WORK TO COMPLETE –
In the text about Banda Aceh, which nonprofit group built the distinctly elevated houses?

SUPPLIED TEXT –
-*-*-

I was in Banda Aceh, Indonesia, last week. Traveling with Larry Vale, professor of urban design and planning at MIT and director of the Resilient Cities Housing Initiative (RCHI), and Shomon Shamsuddin, postdoctoral research fellow at RCHI, we were there to observe the progress of housing development ten years after the 2014 Indian Ocean Tsunami. We visited Banda Aceh at the invitation of Teuku Alvisyahrin, of the Tsunami and Disaster Mitigation Research Center.

Aceh Tsunami Museum

Aceh Tsunami Museum

Banda Aceh, although now relatively well-known because of the disaster and subsequent recovery effort, still lies quite far from either mainstream travel itineraries or much international development and planning conversations. Add to that lingering concerns, perpetuated by the slim amount of news of the area, about continued political challenges and the recent implementation of sharia law. It’s not necessarily somewhere one just happens to end up.

The tsunami in 2004 devastated the region, and wiped out large parts of this city. The waves, more than 20 meters high (65 ft), not only leveled the majority of built structures in the affected areas, it reshaped the land itself. Now, Banda Aceh is widely held as a successful reconstruction effort. Indeed, recovery – at least of the built environment – seems rapid and ongoing. Throughout the area, we saw thousands of new homes – all more or less of a kind, small, single-family, modest houses built by scores of NGOs. Ten years on many of the developments feel lived in, changing, and alive.

Source of beauty and destruction

Source of beauty and destruction

Mangrove rehabilitation efforts

Mangrove rehabilitation efforts

Destroyed house at PLTD ship memorial site

Destroyed house at PLTD ship memorial site

That said, they’re also not all the same. Some neighborhoods have clearly grown more organically, in a more interwoven manner, than others. We visited a “model” village, neat houses surrounding a comparably mammoth evacuation building. The only structure older than ten years was a partially destroyed two-plus storey house (see photo below), evidently left in this state as a memorial. We saw growing, changing neighborhoods, including, notably, areas accented with distinctly elevated houses by the nonprofit group UPLINK that had been filled in, added to, increasingly transformed. There were also developments that looked more monotonous and disconnected, showing less regard for existing community and livelihood networks.

-*-*-

DATA RECORDS –
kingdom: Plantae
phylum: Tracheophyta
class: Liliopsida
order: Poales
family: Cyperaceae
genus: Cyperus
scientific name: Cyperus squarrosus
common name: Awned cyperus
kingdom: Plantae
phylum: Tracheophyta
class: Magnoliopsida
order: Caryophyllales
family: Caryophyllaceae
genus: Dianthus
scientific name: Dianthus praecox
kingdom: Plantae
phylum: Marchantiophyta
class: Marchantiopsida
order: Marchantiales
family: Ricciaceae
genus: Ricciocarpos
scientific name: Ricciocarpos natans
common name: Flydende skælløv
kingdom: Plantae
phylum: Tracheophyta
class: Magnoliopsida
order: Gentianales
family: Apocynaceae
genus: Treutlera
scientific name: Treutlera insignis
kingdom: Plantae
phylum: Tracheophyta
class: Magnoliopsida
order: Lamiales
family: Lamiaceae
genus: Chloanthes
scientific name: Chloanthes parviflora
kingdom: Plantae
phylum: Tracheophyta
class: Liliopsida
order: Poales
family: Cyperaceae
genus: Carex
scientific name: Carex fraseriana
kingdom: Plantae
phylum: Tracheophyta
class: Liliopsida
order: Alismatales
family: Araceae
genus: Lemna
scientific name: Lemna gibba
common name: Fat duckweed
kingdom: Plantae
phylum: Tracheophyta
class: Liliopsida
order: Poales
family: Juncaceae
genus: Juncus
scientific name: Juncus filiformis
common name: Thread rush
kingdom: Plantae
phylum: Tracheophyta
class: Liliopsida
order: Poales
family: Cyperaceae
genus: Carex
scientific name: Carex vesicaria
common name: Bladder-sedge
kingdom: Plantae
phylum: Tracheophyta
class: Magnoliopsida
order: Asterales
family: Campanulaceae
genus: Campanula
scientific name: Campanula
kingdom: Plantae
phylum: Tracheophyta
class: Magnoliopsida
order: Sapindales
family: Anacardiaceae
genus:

-*-*-

FINISHED TASK –
UPLINK